Segment Start: Data for the task

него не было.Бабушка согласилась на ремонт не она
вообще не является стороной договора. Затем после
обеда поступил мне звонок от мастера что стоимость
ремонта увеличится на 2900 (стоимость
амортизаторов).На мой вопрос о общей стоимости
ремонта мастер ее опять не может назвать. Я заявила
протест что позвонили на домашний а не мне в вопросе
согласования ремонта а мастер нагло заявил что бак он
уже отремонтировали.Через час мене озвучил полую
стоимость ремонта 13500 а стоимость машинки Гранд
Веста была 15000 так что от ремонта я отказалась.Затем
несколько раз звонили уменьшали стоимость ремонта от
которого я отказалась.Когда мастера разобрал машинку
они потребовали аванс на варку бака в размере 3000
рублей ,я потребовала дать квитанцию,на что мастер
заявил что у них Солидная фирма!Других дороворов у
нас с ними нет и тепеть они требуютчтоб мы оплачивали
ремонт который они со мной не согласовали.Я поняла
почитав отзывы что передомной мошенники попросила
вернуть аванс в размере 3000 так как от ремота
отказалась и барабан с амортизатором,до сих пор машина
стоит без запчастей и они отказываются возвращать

Segment End: Data for the task
Segment Start: Data for the task

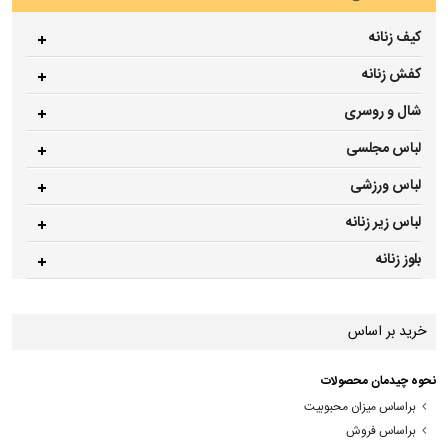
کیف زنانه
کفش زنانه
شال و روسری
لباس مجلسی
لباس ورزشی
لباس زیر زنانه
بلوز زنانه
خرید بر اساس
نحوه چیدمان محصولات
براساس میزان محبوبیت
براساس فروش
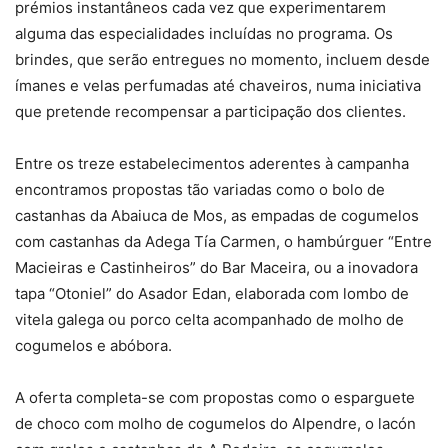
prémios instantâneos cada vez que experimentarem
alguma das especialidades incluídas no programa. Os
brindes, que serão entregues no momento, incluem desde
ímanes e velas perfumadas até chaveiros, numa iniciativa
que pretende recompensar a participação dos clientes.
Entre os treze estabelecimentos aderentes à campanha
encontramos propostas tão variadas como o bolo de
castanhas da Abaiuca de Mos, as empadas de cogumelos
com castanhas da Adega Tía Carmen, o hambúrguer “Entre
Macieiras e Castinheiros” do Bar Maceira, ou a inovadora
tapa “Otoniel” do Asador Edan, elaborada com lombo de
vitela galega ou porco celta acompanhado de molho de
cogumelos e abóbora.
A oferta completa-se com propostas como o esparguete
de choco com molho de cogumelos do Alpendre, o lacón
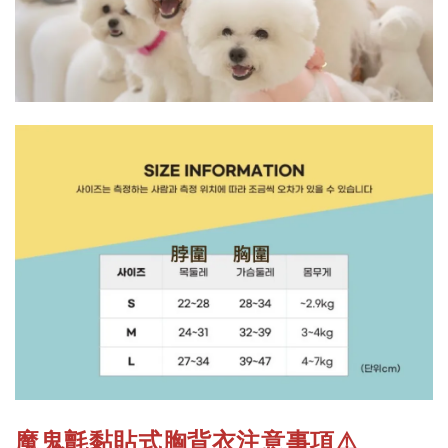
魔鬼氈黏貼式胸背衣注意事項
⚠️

Segment End: Data for the task
Segment Start: Data for the task

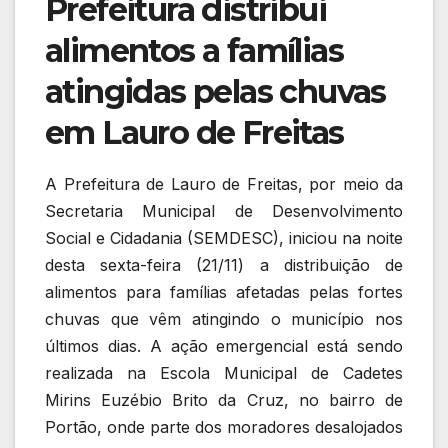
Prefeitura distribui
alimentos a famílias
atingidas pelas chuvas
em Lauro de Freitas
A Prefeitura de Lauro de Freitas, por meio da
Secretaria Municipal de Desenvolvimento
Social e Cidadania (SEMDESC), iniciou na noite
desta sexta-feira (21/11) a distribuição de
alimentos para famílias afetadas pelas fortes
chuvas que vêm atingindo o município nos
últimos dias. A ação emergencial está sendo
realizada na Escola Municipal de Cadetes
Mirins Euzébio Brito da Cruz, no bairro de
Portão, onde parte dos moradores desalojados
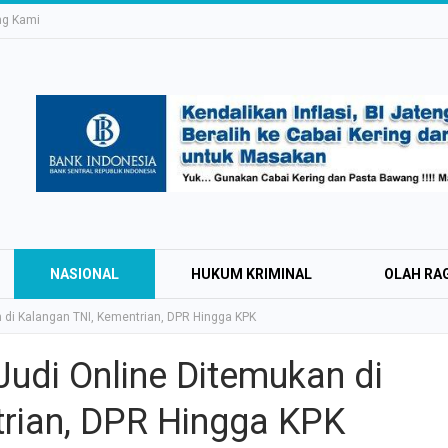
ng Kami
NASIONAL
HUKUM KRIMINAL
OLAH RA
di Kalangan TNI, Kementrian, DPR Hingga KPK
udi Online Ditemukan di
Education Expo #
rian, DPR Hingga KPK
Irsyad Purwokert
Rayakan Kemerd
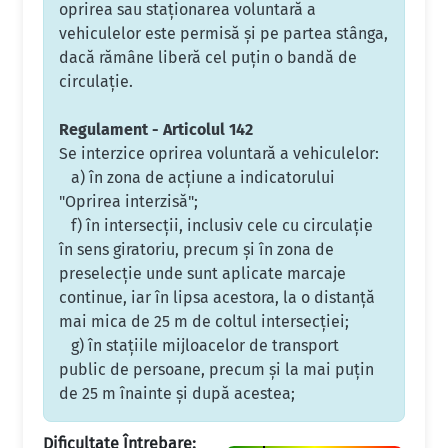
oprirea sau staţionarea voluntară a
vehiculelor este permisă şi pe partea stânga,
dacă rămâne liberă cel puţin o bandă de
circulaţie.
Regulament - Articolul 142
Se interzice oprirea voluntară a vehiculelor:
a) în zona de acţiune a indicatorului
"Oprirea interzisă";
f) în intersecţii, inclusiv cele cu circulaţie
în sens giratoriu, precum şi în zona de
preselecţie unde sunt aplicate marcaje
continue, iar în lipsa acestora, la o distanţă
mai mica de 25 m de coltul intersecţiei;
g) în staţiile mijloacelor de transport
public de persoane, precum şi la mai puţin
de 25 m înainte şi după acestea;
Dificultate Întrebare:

Segment End: Data for the task

**Exercise brief:** In the listing above, which lines include the string "ремонта"? Return every one of them.

**Task result:**
ремонта увеличится на 2900 (стоимость
ремонта мастер ее опять не может назвать. Я заявила
согласования ремонта а мастер нагло заявил что бак он
стоимость ремонта 13500 а стоимость машинки Гранд
Веста была 15000 так что от ремонта я отказалась.Затем
несколько раз звонили уменьшали стоимость ремонта от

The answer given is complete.